In its orthodox form at least, economic theory reduces all behaviour to that which is consistent with the solution to a partial differential equation. Such equations will no longer typically be visible in the resulting model, because to say that they are hardly at the cutting-edge of mathematical sophistication is obviously a rather big understatement. But the presence of economic agents who act slavishly in this way is likely to be a necessary feature of those models. They are always either maximising or minimising something, akin to the position of turning points of mathematical functions taking the form y = f(x). No challenge is permitted to this conception of agency, because it is simply assumed that nature has ordained the economic agent to act in this way. If they are not either maximising or minimising something, then they cannot be considered to have acted economically at all.

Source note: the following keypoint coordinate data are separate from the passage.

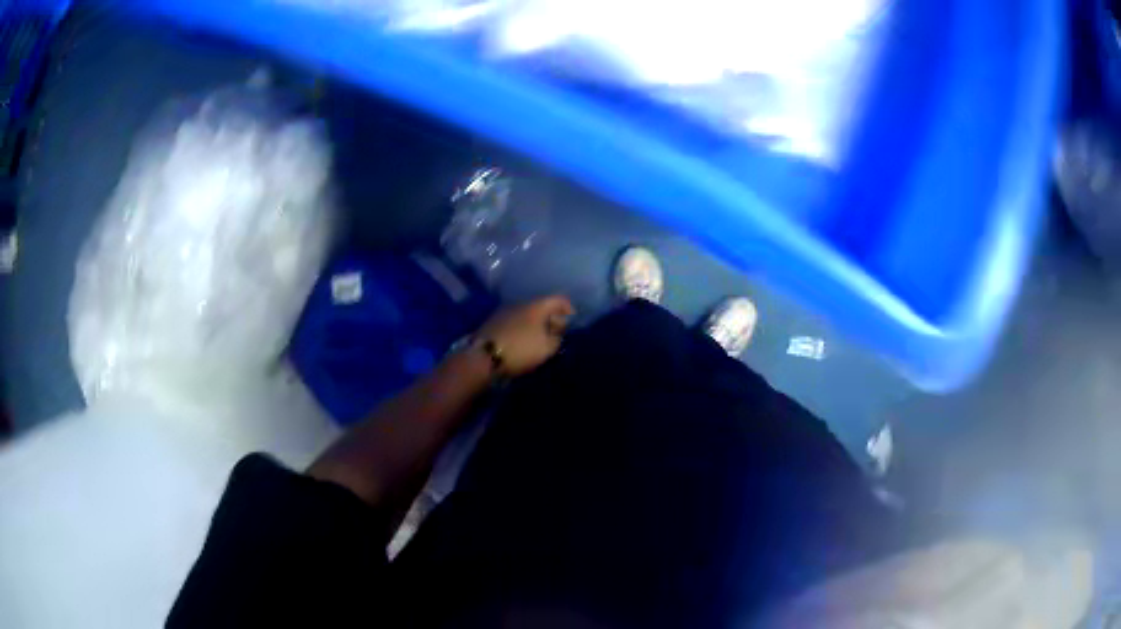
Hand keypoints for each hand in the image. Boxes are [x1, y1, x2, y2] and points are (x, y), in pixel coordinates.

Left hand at [476, 295, 574, 375]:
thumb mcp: (547, 348)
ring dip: (535, 323)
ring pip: (527, 313)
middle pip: (542, 306)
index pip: (559, 299)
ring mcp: (505, 310)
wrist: (482, 356)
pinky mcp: (493, 321)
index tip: (572, 322)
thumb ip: (557, 338)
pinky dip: (522, 327)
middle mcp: (521, 303)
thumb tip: (557, 332)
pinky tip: (522, 340)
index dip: (569, 309)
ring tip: (539, 339)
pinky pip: (515, 320)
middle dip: (551, 318)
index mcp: (537, 306)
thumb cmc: (520, 350)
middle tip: (556, 333)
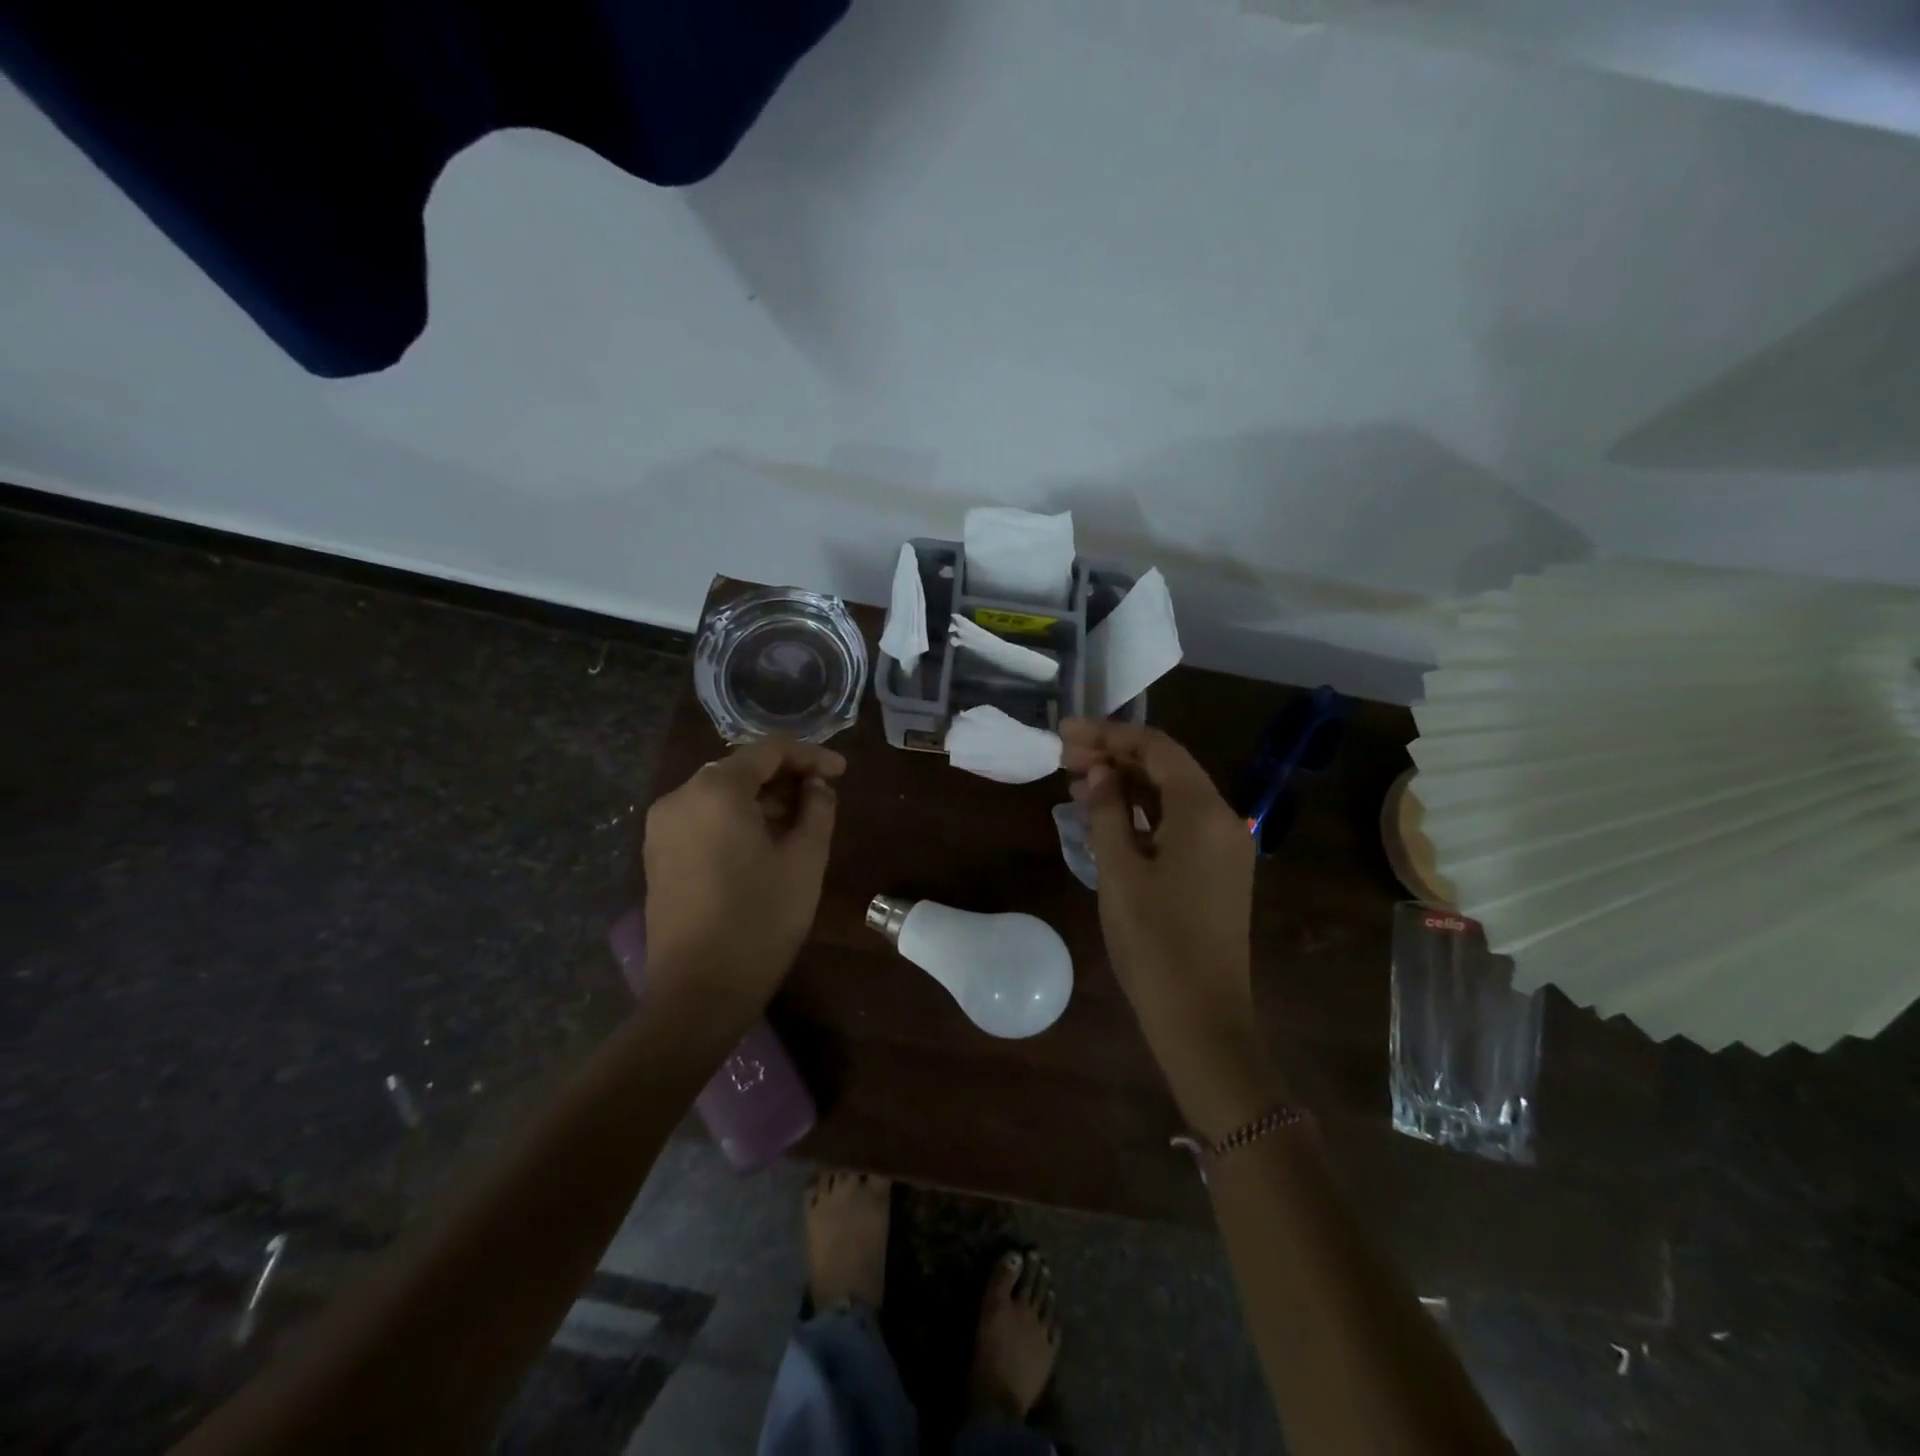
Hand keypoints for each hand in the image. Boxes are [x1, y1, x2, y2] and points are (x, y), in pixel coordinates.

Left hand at [642, 737, 845, 1014]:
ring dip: (761, 799)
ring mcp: (662, 827)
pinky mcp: (656, 854)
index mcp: (716, 790)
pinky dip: (736, 818)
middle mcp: (680, 797)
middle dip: (785, 777)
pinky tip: (764, 841)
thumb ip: (818, 809)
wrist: (698, 992)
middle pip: (741, 769)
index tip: (842, 772)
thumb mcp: (805, 860)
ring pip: (720, 794)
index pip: (769, 751)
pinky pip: (703, 818)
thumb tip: (817, 786)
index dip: (811, 755)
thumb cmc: (760, 920)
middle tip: (824, 796)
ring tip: (800, 820)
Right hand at [1061, 720, 1256, 1053]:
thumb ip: (1107, 812)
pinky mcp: (1217, 870)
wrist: (1202, 1019)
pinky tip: (1107, 816)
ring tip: (1076, 783)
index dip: (1109, 734)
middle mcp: (1223, 819)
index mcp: (1203, 812)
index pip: (1156, 748)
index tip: (1065, 733)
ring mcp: (1224, 847)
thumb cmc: (1155, 943)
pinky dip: (1142, 812)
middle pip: (1166, 767)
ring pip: (1171, 795)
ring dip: (1127, 783)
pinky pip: (1178, 823)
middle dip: (1115, 755)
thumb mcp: (1120, 872)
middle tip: (1064, 757)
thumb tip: (1100, 771)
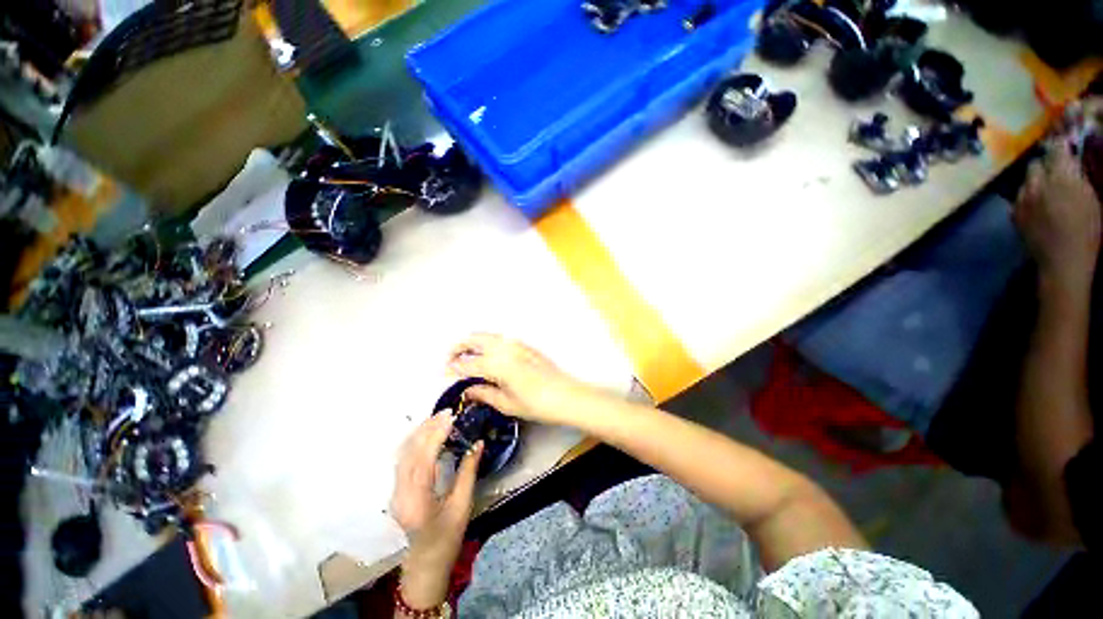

Economic history written through the perspective of this style of orthodox economic theory consequently has all of its behavioural uncertainty removed at the point of origin. Historical uncertainty may still be admissible, but what of the scope for fleshing out the feelings of alienation that so often follow from being caught in a moment of intense historical uncertainty? Presumably this has to be severely curtailed if every economic agent at every moment of time is blessed with pure certainty of behaviour.
The issue here is that although economics has proved to be an imperialistic social science, at the same time the history of economic theory is one of colonisation from its outside. The economic content of economic theory has largely been displaced by mathematical content. The internal structure of the resulting theoretical models now typically follows their fundamental mathematical logic, with the question of what the models can tell us about everyday economic experiences ranking a long way second. To follow in the footsteps of the most sophisticated mathematical economists is today frequently to embrace the techniques of convex set theory.
What particularly marks this theory out is the efforts its key proponents have made from the mid-twentieth century onwards to reduce its internal structure to only those set-theoretical relationships that could be proved to be true by definition. The mathematics consequently creates a façade of certainty that is entirely impregnable. No qualifications to known pasts, known presents and known futures can be entertained if the mathematical structure is to be allowed to retain its pristine condition. Thus the mathematical tail wags the economic dog to a wholly uncompromising degree.
Of course, alternatives persist. There is no requirement to think that the history of economic systems must be constructed through the perspective of economic theory, let alone through the perspective of an imperialistic mathematical economic theory. Moreover, if uncertainty is to be asserted as an essential economic ontology, then it is important that such links are broken. Perhaps only inadvertently so, but they push the analysis so far in the direction of certainty that each new generation of political economists is forced to discover a language of economic uncertainty for itself. However, uncertainty should be our instinctive starting point, not something that catches us off guard when its presence is suddenly impossible to miss.